3. Benih yang tumbuh di semak duri. Kekuatiran dan kekayaan adalah semak duri, ada orang yang mulai mendengar Firman Tuhan dengan baik, tetapi lambat-laun kekuatiran dunia dan keinginan akan kekayaan sangat berpengaruh bagi mereka. Kekuatan Firman Tuhan itu terhimpit oleh semak duri itu dan benih itu mati sebelum menghasilkan buah. Keinginan untuk menjadi kaya dan menikmati kekayaan menyesatkan dan menipu mereka. Barangkali inilah juga yang disinyalir oleh Paulus. Kondisi manusia yang telah jatuh dalam dosa akan cenderung diperbudak oleh dosa. Meskipun ia menyadari akan kebenaran Firman, namun tawaran pemuasan hasrat duniawi lebih mendominasinya. Hidup menurut keinginan daging, sederhananya memanjakan nafsu duniawi, merupakan ciri khas manusia yang diperbudak oleh dosa. Hidup yang seperti ini merupakan seteru bagi Allah (Roma 8:7) dan pada gilirannya tidak mungkin hidup berkenan kepada Allah (8:8).
Karena itu, manusia membutuhkan Juruselamat untuk menebusnya.

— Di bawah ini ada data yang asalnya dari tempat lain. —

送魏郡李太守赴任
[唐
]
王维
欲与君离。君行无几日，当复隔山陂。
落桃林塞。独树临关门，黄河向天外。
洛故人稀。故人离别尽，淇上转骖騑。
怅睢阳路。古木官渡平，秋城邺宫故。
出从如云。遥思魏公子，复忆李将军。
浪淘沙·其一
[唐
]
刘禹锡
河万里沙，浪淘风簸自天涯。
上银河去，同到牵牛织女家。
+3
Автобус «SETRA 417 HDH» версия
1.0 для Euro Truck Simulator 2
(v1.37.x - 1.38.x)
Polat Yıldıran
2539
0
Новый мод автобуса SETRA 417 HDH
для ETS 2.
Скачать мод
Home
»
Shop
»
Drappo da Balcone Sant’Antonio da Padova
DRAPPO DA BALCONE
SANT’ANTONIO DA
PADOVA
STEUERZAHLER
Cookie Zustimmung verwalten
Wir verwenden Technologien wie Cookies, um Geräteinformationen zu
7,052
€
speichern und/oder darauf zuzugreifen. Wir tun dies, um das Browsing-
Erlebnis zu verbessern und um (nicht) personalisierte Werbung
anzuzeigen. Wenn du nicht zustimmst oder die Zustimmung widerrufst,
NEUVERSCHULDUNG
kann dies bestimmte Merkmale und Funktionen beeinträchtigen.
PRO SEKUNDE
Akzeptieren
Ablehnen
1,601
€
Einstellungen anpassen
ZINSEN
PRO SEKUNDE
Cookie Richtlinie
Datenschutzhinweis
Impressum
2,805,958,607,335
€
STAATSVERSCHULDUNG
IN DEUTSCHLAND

Melalui karya penebusan Kristus, orang yang menyambutNya dimampukan untuk hidup menurut Roh. Hidup menurut Roh berarti memusatkan diri, memberi tempat dan prioritas yang paling terhormat kepada kehendak Roh itu untuk dilaksanakan di tengah-tengah tawaran-tawaran pemuasan keinginan daging itu. Semak duri itu harus berani dibabat habis apabila menghendaki benih tumbuh dengan baik dan menghasilkan buah.
4. Untunglah, benih itu ada yang jatuh di tanah yang subur. Inilah gamabran orang yang mendengarkan firman Tuhan, berusaha memahaminya dan menjadikan Firman itu sebagai dasar kehidupannya. Mereka akan menghasilkan buah. Buah itu nyata dan dapat dirasakan oleh orang-orang di sekelilingnya melalui jalan pikiran, tutur kata dan tingkah lakunya yang selalu konsisten, mempunyai integritas. Orang-orang semacam inilah yang dibutuhkan oleh dunia, apalagi di Indonesia yang sedang sulit mendapatkan figur atau panutan yang punya integritas terhadap kebenaran. Mungkin saat ini Anda berpikir bukan sebagai lahan yang subur. Mintalah kepada Tuhan agar RohNya yang Kudus itu mau mengolah "tanah" Anda menjadi subur. Sebaliknya, Anda harus bersedia diolah dan mau hidup dalam Roh seperti yang diungkapkan Paulus dalam Roma 8:9. GBU!